_What is needed_
Across the listing that follows, establish how many lines contain the string "Kusina" and provide that number by itself.

Records to process START

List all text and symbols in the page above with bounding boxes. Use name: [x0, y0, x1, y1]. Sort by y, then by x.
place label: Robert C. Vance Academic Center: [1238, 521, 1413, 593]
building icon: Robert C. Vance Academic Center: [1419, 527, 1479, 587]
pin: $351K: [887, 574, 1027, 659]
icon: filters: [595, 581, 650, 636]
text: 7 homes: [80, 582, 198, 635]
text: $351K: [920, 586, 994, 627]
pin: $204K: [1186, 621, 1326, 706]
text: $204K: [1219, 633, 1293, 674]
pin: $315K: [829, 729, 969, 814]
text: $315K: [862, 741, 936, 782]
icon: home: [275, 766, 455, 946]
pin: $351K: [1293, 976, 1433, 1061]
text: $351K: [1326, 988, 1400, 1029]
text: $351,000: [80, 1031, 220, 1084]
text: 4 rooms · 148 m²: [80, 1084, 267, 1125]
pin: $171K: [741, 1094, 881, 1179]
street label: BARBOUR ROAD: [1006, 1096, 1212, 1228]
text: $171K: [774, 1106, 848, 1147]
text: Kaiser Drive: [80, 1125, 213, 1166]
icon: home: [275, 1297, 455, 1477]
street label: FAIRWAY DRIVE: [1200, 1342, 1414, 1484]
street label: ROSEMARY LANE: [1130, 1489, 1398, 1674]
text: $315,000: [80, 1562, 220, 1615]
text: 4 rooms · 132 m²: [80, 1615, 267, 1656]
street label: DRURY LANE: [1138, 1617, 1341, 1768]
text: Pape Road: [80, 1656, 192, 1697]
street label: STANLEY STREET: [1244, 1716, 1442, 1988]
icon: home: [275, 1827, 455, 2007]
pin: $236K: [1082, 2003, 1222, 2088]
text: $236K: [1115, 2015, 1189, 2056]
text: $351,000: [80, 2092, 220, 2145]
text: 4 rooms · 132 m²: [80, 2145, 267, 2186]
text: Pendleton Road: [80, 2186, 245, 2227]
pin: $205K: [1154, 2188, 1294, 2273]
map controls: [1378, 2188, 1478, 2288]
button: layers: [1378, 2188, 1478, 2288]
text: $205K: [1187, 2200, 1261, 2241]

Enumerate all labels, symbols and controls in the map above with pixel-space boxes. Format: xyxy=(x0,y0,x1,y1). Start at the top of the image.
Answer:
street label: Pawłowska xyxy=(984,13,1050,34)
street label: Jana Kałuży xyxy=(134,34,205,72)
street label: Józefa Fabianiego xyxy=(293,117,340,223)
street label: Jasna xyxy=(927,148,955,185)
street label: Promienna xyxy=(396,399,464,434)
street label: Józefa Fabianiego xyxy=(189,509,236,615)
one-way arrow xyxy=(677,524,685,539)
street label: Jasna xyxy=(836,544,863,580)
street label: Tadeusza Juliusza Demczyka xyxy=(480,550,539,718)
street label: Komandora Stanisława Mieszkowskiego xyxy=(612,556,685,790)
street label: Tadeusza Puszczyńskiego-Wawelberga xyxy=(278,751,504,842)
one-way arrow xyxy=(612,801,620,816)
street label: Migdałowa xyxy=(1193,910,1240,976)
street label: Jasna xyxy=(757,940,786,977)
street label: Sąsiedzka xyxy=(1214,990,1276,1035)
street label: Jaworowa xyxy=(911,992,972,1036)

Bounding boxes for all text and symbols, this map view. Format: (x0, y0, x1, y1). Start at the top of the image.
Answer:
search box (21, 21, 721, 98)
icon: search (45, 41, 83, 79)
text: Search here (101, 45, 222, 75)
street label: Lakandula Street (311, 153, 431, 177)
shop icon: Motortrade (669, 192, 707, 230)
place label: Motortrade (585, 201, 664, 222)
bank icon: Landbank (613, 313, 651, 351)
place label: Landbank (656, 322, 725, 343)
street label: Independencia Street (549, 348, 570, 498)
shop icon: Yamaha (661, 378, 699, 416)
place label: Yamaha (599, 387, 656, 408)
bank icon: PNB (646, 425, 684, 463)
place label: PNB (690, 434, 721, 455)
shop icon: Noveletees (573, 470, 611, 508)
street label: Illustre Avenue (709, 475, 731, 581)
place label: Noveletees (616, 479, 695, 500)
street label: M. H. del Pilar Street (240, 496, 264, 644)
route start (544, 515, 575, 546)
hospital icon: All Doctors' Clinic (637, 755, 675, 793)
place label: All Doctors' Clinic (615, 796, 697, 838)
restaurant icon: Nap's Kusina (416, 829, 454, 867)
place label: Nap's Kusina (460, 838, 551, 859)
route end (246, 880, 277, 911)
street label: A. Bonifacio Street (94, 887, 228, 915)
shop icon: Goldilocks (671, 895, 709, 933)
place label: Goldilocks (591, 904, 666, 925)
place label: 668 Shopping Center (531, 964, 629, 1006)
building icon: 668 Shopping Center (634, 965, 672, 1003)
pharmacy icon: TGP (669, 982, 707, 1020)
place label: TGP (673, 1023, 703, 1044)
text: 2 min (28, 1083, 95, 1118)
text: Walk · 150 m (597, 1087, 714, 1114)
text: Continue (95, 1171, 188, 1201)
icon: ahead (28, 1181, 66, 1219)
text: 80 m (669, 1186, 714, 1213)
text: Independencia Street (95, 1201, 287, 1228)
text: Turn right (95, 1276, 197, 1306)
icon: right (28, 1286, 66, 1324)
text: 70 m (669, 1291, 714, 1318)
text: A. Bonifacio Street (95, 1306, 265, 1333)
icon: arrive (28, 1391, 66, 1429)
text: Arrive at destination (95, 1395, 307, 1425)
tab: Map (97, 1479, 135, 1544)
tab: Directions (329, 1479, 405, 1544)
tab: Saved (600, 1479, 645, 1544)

Records to process END

_Solution_
2